**WORK INSTRUCTION**
Count the lines in the rows below that contain the string "Vaulta", and reply with only that number.

**EXERCISE DATA**

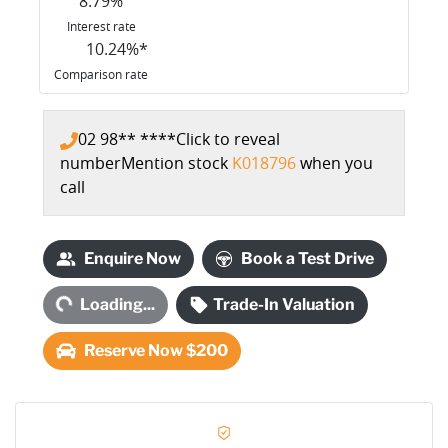
8.79
%
Interest rate
10.24
%*
Comparison rate
02 98** ****
Click to reveal
number
Mention stock
K018796
when you
call
Loading...
Enquire Now
Book a Test Drive
Loading...
Trade-In Valuation
Reserve Now $200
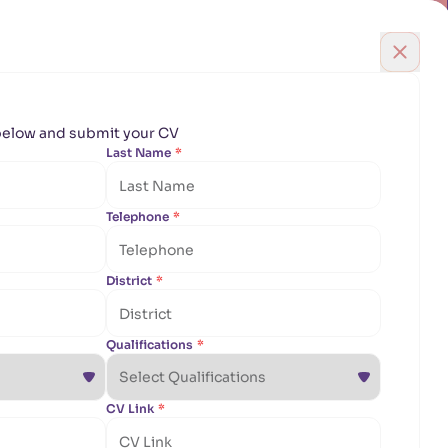
English
Qatar
EYE
DENTAL
ENT
Book Appointment
areers
Contact Us
Find Doctor
m below and submit your CV
m below and submit your CV
Last Name
Last Name
*
*
Telephone
Telephone
*
*
District
District
*
*
Qualifications
Qualifications
*
*
CV Link
CV Link
*
*
uinely love helping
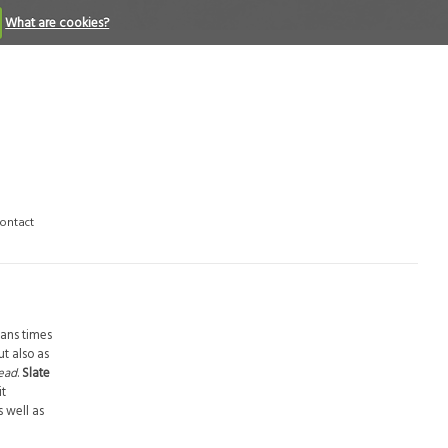
What are cookies?
ontact
mans times
t also as
read
.
Slate
it
s well as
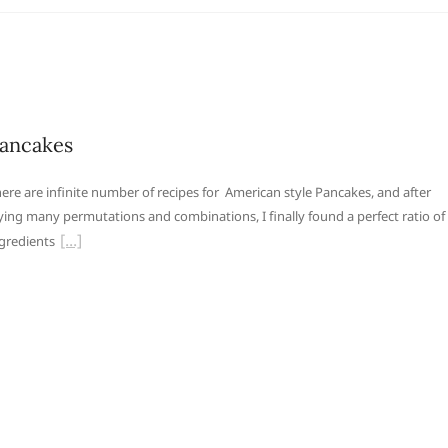
ancakes
ere are infinite number of recipes for American style Pancakes, and after
ying many permutations and combinations, I finally found a perfect ratio of
gredients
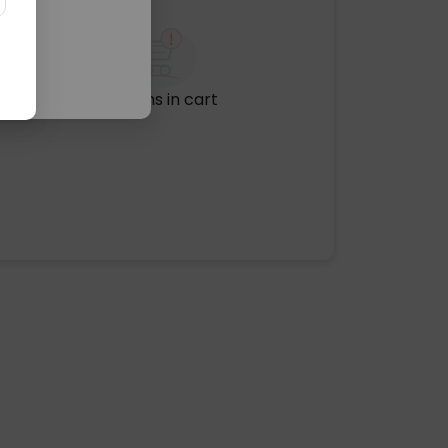
No items in cart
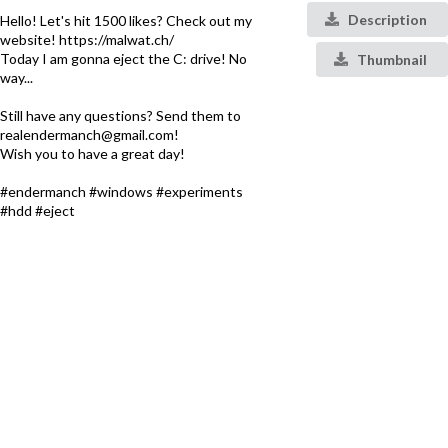
Description
Hello! Let's hit 1500 likes? Check out my
website! https://malwat.ch/
Today I am gonna eject the C: drive! No
Thumbnail
way...
Still have any questions? Send them to
realendermanch@gmail.com!
Wish you to have a great day!
#endermanch #windows #experiments
#hdd #eject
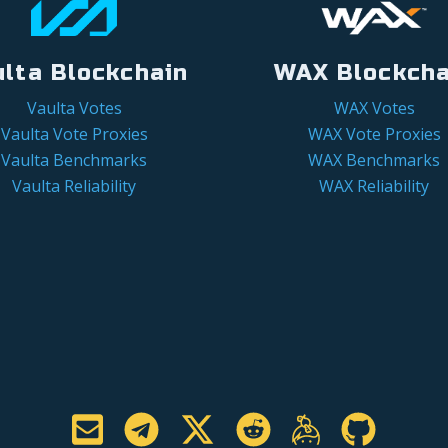
ulta Blockchain
WAX Blockcha
Vaulta Votes
WAX Votes
Vaulta Vote Proxies
WAX Vote Proxies
Vaulta Benchmarks
WAX Benchmarks
Vaulta Reliability
WAX Reliability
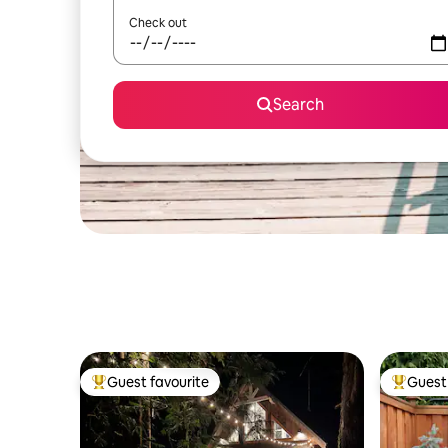
Check out
Search
Guest favourite
Guest 
Top guest favourite
Top gues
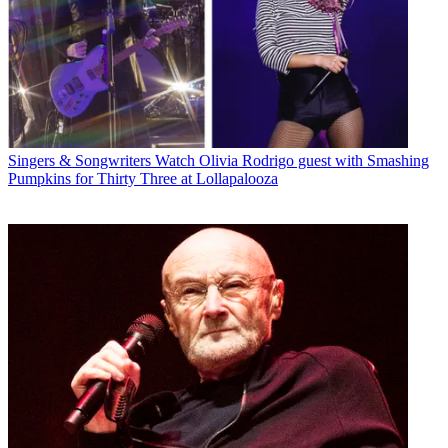
Singers & Songwriters
Watch Olivia Rodrigo guest with Smashing
Pumpkins for Thirty Three at Lollapalooza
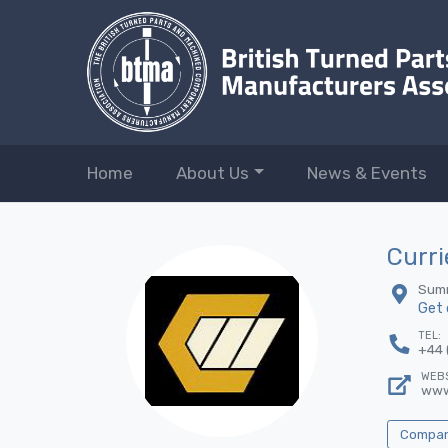
Home
About Us
News & Events
Curri
Summ
Get 
TEL:
+44 
WEBS
www
Company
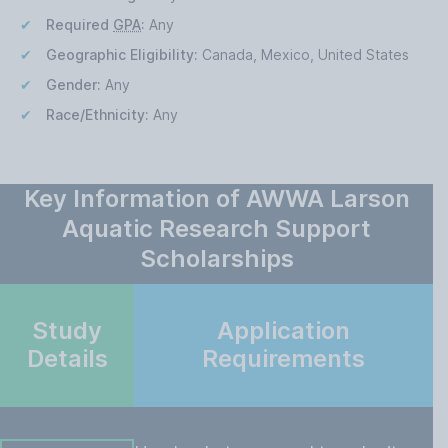
Required
GPA
:
Any
Geographic Eligibility:
Canada, Mexico, United States
Gender:
Any
Race/Ethnicity:
Any
Key Information of AWWA Larson
Aquatic Research Support
Scholarships
Study
Application
Details
Requirements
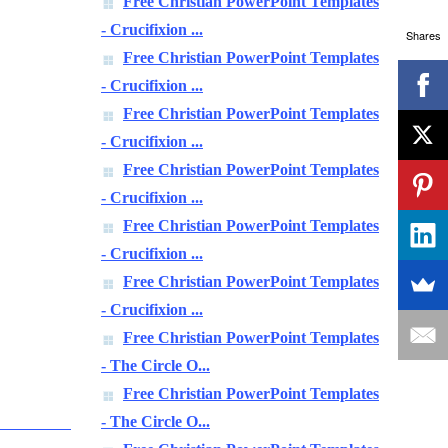
Free Christian PowerPoint Templates
- Crucifixion ...
Shares
Free Christian PowerPoint Templates
- Crucifixion ...
Free Christian PowerPoint Templates
- Crucifixion ...
Free Christian PowerPoint Templates
- Crucifixion ...
Free Christian PowerPoint Templates
- Crucifixion ...
Free Christian PowerPoint Templates
- Crucifixion ...
Free Christian PowerPoint Templates
- The Circle O...
Free Christian PowerPoint Templates
- The Circle O...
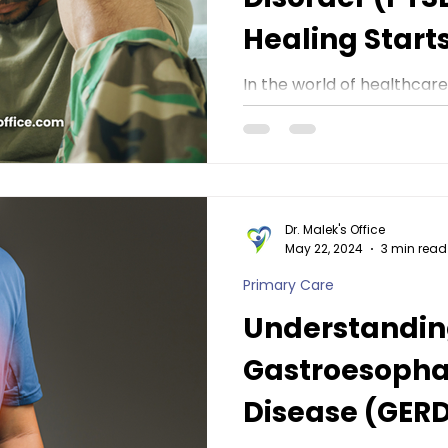
Healing Start
Dr. Malek's Of
In the world of healthcar
attention and understandi
some conditions that often
Dr. Malek's Office
May 22, 2024
3 min read
Primary Care
Understandi
Gastroesopha
Disease (GERD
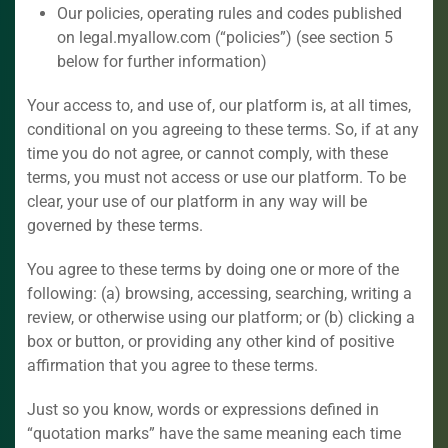
Our policies, operating rules and codes published
on legal.myallow.com (“policies”) (see section 5
below for further information)
Your access to, and use of, our platform is, at all times,
conditional on you agreeing to these terms. So, if at any
time you do not agree, or cannot comply, with these
terms, you must not access or use our platform. To be
clear, your use of our platform in any way will be
governed by these terms.
You agree to these terms by doing one or more of the
following: (a) browsing, accessing, searching, writing a
review, or otherwise using our platform; or (b) clicking a
box or button, or providing any other kind of positive
affirmation that you agree to these terms.
Just so you know, words or expressions defined in
“quotation marks” have the same meaning each time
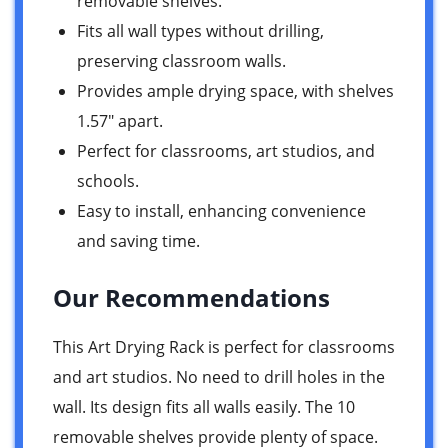
removable shelves.
Fits all wall types without drilling,
preserving classroom walls.
Provides ample drying space, with shelves
1.57″ apart.
Perfect for classrooms, art studios, and
schools.
Easy to install, enhancing convenience
and saving time.
Our Recommendations
This Art Drying Rack is perfect for classrooms
and art studios. No need to drill holes in the
wall. Its design fits all walls easily. The 10
removable shelves provide plenty of space.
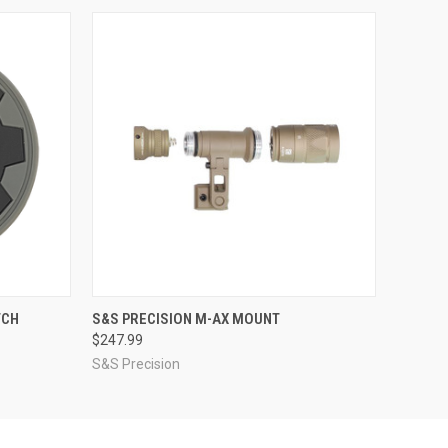
O CART
QUICK VIEW
VIEW OPTIONS
TCH
S&S PRECISION M-AX MOUNT
$247.99
S&S Precision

**YOUR RESPONSE**
4